● Excerpted text:
Content starts

How we long for the good old days! That’s the tone of some environmental industry leaders who are screaming bloody murder (literally, not figuratively) about Department of the Interior actions under President Trump. The Department’s re-interpretation of the Migratory Bird Treaty Act is a case in point.
One Washington Post writer carped that “cruelty without consequence” is at “the heart of the Trump era.” The new rule, she wrote, is “harmful to the weak … but also to the strong, who in the exercise of cruelty become less humane, less human.”
To be clear, for these advocates, the “good old days” under one specific rule were from January 10 to February 6, 2017. That is how long an Obama rule from the Department’s lawyer was in effect: 27 days.
President Obama’s Interior Department Solicitor General had written something called “Opinion M-37041,” which radically changed the way federal officials were to enforce the migratory bird law. Issued just ten days before the Obama Administration ended, it was suspended less than a month later, pending review by the new Trump Administration.
That review, completed earlier this year, found that Opinion M-37041 was inconsistent with the law.
The opinion needed review, because M-37041 presumed that all killing of all migratory birds in all places at all times was illegal, and could result in fines or even jail. It no longer mattered whether birds were killed accidentally or intentionally, by negligence or through no fault. It no longer mattered whether birds inadvertently died as a result of entirely legal activity, or if they died from their own poor navigation skills by flying into man-made structures. Businesses that built such structures could be fined anyway.

Content ends

● Data:
Content starts

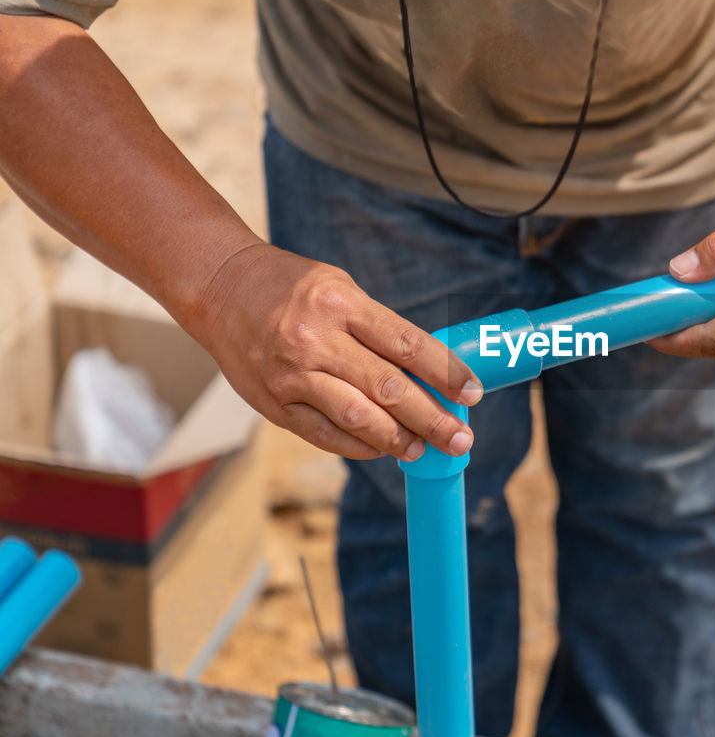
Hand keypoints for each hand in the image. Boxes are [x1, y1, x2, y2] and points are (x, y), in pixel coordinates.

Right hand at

Content ends

● How to complete this task:
Print the entire text on the Migratory Bird Treaty Act opinion word for word. The listing plays no part in what comes next.

● Response area:
How we long for the good old days! That’s the tone of some environmental industry leaders who are screaming bloody murder (literally, not figuratively) about Department of the Interior actions under President Trump. The Department’s re-interpretation of the Migratory Bird Treaty Act is a case in point.
One Washington Post writer carped that “cruelty without consequence” is at “the heart of the Trump era.” The new rule, she wrote, is “harmful to the weak … but also to the strong, who in the exercise of cruelty become less humane, less human.”
To be clear, for these advocates, the “good old days” under one specific rule were from January 10 to February 6, 2017. That is how long an Obama rule from the Department’s lawyer was in effect: 27 days.
President Obama’s Interior Department Solicitor General had written something called “Opinion M-37041,” which radically changed the way federal officials were to enforce the migratory bird law. Issued just ten days before the Obama Administration ended, it was suspended less than a month later, pending review by the new Trump Administration.
That review, completed earlier this year, found that Opinion M-37041 was inconsistent with the law.
The opinion needed review, because M-37041 presumed that all killing of all migratory birds in all places at all times was illegal, and could result in fines or even jail. It no longer mattered whether birds were killed accidentally or intentionally, by negligence or through no fault. It no longer mattered whether birds inadvertently died as a result of entirely legal activity, or if they died from their own poor navigation skills by flying into man-made structures. Businesses that built such structures could be fined anyway.